Entries taken from a collection:
↓
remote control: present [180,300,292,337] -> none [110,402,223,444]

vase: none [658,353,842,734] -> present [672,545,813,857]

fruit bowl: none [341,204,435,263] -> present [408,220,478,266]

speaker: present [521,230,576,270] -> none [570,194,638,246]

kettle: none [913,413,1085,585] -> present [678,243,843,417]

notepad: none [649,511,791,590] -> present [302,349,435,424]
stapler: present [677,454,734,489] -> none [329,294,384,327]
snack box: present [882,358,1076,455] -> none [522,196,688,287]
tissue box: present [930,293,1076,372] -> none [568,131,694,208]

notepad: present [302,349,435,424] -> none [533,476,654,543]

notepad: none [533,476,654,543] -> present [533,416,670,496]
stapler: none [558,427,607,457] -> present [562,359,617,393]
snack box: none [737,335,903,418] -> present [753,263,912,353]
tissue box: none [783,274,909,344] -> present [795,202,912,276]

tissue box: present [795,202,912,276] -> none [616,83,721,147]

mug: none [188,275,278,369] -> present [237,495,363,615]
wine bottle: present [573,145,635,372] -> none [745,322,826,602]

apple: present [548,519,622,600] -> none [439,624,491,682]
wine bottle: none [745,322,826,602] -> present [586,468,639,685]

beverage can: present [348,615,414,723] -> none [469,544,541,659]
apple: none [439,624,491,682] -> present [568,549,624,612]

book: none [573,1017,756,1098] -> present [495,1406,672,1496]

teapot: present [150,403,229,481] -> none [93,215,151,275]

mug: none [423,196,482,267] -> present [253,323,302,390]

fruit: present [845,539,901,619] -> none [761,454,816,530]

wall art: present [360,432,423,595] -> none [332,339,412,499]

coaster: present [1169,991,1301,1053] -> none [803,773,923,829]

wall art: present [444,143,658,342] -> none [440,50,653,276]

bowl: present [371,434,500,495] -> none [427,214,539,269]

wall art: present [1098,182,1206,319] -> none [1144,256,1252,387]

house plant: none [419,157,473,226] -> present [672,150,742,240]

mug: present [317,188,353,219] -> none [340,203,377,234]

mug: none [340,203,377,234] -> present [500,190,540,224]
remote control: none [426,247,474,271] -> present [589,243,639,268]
↑
Filter the records above and copy every line that contains the word "notepad".

◆ EXERCISE RESULT:
notepad: none [649,511,791,590] -> present [302,349,435,424]
notepad: present [302,349,435,424] -> none [533,476,654,543]
notepad: none [533,476,654,543] -> present [533,416,670,496]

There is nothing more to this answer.